Was muss passieren, damit sich die Säle wieder füllen?
Müssen die Menschen erst wieder das Bedürfnis bekommen, in einen Liveact gehen zu wollen, statt nur das Bewegtbild im Fernsehen zu sehen? Um zu spüren, wie wichtig und schön es ist, Begegnungen zu haben und sich zu sozialisieren? Wir vom Kabarettarchiv hoffen, dass es wieder in die Zeit zurückgeht, in der man eng beieinandergehockt, sich live in die Augen geschaut und gemeinsam gelacht hat und dabei dem Kabarettisten/der Kabarettistin auf der Bühne ganz nah war.
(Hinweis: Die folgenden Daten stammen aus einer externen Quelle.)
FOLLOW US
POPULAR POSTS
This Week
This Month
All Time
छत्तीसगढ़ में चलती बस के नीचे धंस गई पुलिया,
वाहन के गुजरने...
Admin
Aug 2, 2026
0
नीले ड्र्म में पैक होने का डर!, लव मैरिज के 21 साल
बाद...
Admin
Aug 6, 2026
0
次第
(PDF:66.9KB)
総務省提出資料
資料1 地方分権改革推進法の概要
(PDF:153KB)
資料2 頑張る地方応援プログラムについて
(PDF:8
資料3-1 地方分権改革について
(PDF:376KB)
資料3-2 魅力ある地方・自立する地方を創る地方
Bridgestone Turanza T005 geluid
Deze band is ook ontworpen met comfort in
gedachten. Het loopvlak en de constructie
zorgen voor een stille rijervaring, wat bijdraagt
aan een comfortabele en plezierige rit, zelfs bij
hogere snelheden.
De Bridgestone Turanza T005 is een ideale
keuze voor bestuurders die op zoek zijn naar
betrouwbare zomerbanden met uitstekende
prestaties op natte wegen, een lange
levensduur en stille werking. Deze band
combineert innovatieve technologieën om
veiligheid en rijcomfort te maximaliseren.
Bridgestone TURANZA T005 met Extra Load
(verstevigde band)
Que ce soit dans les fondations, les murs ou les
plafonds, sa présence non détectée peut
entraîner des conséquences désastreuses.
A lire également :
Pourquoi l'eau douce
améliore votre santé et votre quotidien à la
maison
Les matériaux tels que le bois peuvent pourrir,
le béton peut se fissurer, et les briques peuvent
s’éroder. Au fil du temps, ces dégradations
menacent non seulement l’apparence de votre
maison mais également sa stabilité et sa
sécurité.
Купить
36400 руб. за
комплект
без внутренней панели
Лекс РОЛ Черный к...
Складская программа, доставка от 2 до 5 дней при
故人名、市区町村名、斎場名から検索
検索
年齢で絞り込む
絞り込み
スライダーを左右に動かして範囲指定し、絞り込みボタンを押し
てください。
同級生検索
Und es hätte geradezu etwas ungemein Befreiendes, wenn die “Geiz ist geil”-Mentalität ein für alle mal aus den Köpfen verschwinden würde. Kunst leitet sich von Können ab. Und von Kennen. Und beides sollte wertgeschätzt werden. Wertschätzung bedeutet, dass auf der einen Seite ein gewisser Wert steht und auf der anderen Seite eine Person, die aktiv daran beteiligt ist, diesen Wert zu würdigen. Auch finanziell. Denn auch die Kabarettist:innen müssen weiter existieren können, um ihre Kunst überhaupt präsentieren zu können.
Trotz all dieser Probleme freuen sich die Veranstalter:innen, Bühnen und Künstler:innen auf jede neue Spielzeit — in Zeiten von Pandemie, Krieg, Inflation und Klimakatastrophe wissen sie, dass sie es eigentlich sind, die dringend für Geist und Seele gebraucht werden.